• **Work required**: The entries that follow must be given again exactly, with no pictures kept.

Top of Data to process

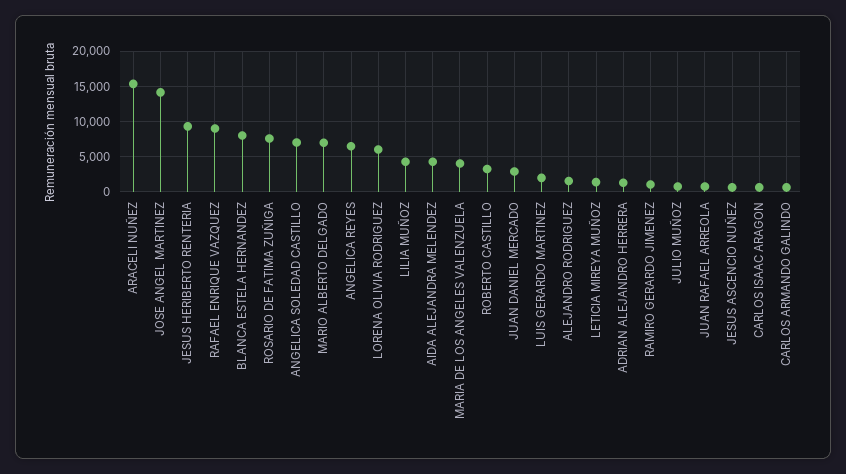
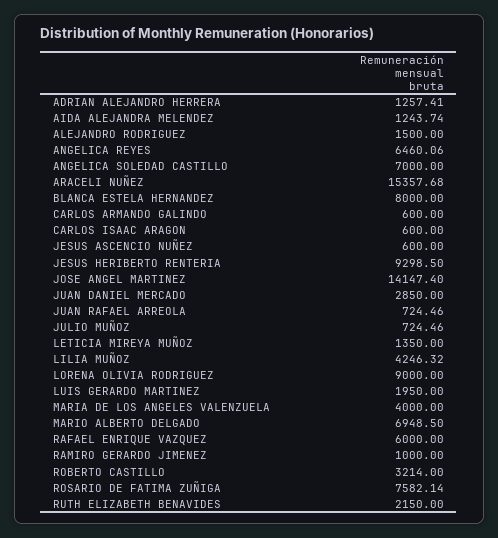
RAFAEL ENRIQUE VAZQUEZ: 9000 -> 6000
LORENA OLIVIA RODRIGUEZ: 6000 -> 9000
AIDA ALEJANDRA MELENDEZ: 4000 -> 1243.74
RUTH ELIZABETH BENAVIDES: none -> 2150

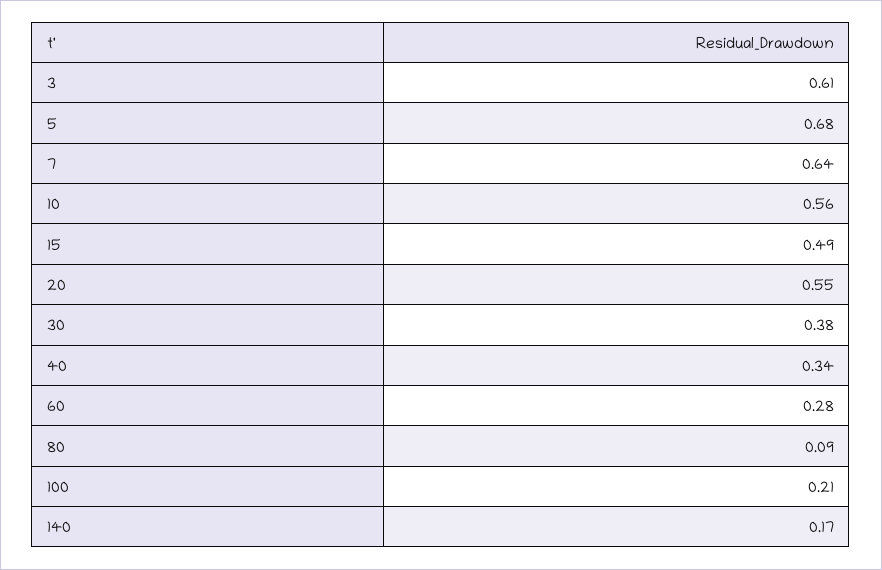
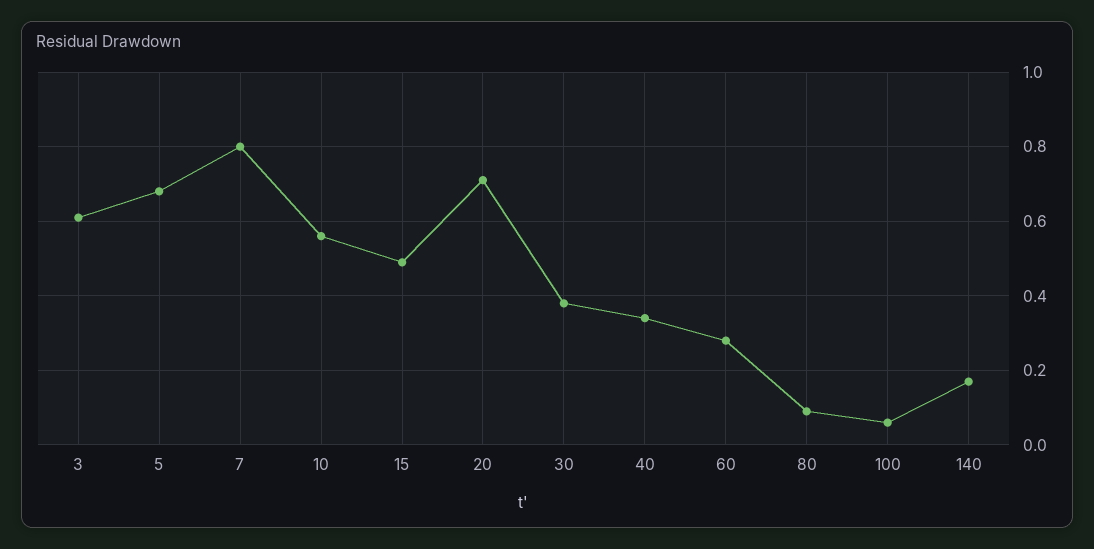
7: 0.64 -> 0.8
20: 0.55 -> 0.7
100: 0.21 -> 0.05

Bottom of Data to process

• **Your response**:
RAFAEL ENRIQUE VAZQUEZ: 9000 -> 6000
LORENA OLIVIA RODRIGUEZ: 6000 -> 9000
AIDA ALEJANDRA MELENDEZ: 4000 -> 1243.74
RUTH ELIZABETH BENAVIDES: none -> 2150

7: 0.64 -> 0.8
20: 0.55 -> 0.7
100: 0.21 -> 0.05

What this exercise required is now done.